HARRISBURG -- The state will essentially drop a controversial work-search requirement it had sought to impose as part of its overhaul of Pennsylvania's Medicaid program, according to documents that became public Thursday.
A letter from Gov. Tom Corbett to Kathleen Sebelius, U.S. Department of Health and Human Services secretary, says the governor wants to "move forward in good faith and work towards a reasonable compromise" on the matter. He is instead proposing a voluntary pilot program called "Encouraging Employment."
No other state has a work requirement for its Medicaid program, and state officials had acknowledged it would be difficult to get the federal government to agree to such a condition for the low-income individuals the program serves.
Corbett administration officials disputed Thursday the idea they were dropping the requirement, however.
"This is not dropping anything," said Jay Pagni, a spokesman for Mr.
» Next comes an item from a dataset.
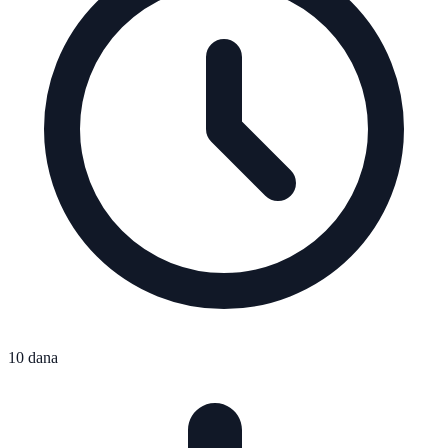
10 dana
Corbett. "We're willing to have an alternative so that this does not block the entire [Medicaid] waiver."
"We're not [dropping it]," said Jen Branstetter, director of policy and planning for the administration, adding that the waiver is a test as to whether the Obama administration is willing to work in good faith with the state.
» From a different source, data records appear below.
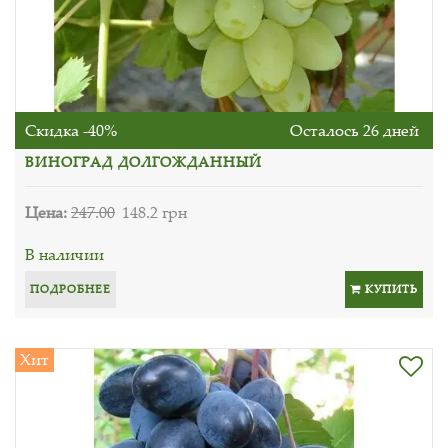
Скидка -40%
Осталось 26 дней
ВИНОГРАД ДОЛГОЖДАННЫЙ
Цена:
247.00
148.2 грн
В наличии
ПОДРОБНЕЕ
КУПИТЬ
Хит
She characterized the new proposal as a "potential modification."
The original requirement would have applied to some of the approximately 500,000 people who will become eligible to purchase private health insurance with a subsidy if the governor's Healthy PA plan is approved. Certain groups such as the elderly, disabled, and pregnant women would have been exempt -- as well as those already employed.
The entire plan is pending approval by the federal government. Medicaid is a state-operated health insurance plan for poor and disabled people, funded jointly by state and federal governments. The 2010 Affordable Care Act seeks to expand Medicaid eligibility nationwide and is offering states billions of dollars to make that expansion happen.
But so far, Pennsylvania has not expanded or otherwise modified its Medicaid program. In order to get the federal expansion money, HHS must sign off on any program changes.
Democrats and other critics of the governor have said a straightforward expansion of traditional Medicaid would be faster, easier, and take advantage of federal funds.
State Sen. Vincent Hughes, D-Philadelphia, one of the Legislature's strongest proponents of Medicaid expansion, said he viewed the proposed change as a step in the right direction but also characterized it as a "baby step."
In his Wednesday letter to Ms. Sebelius, Mr. Corbett now proposes a "voluntary, one-year pilot program" to provide access to job training; participants would see a reduction in their premiums as an incentive to participate. People working 30 hours or more per week would see a premium or copayment reduction of 40 percent, those working 20-29 hours per week would see a 25 percent reduction and those in the voluntary program working less than 20 hours would be asked to register on the state's Job Gateway website and agree to engage in job-training activities each month.
The program would be completely voluntary and would not be a condition of eligibility, according to an outline sent to HHS with Mr. Corbett's letter.
One critic of Mr. Corbett's Healthy PA proposal said she saw it as encouraging that the governor was willing to be flexible on this point, but approval of his job-search plan was still unlikely.
"Medicaid is not a job-training program. Running a pilot program that is a job-training program is not what Medicaid dollars are intended for," said Joan Alker, executive director of the Georgetown University Center for Children and Families and an expert on Medicaid waivers.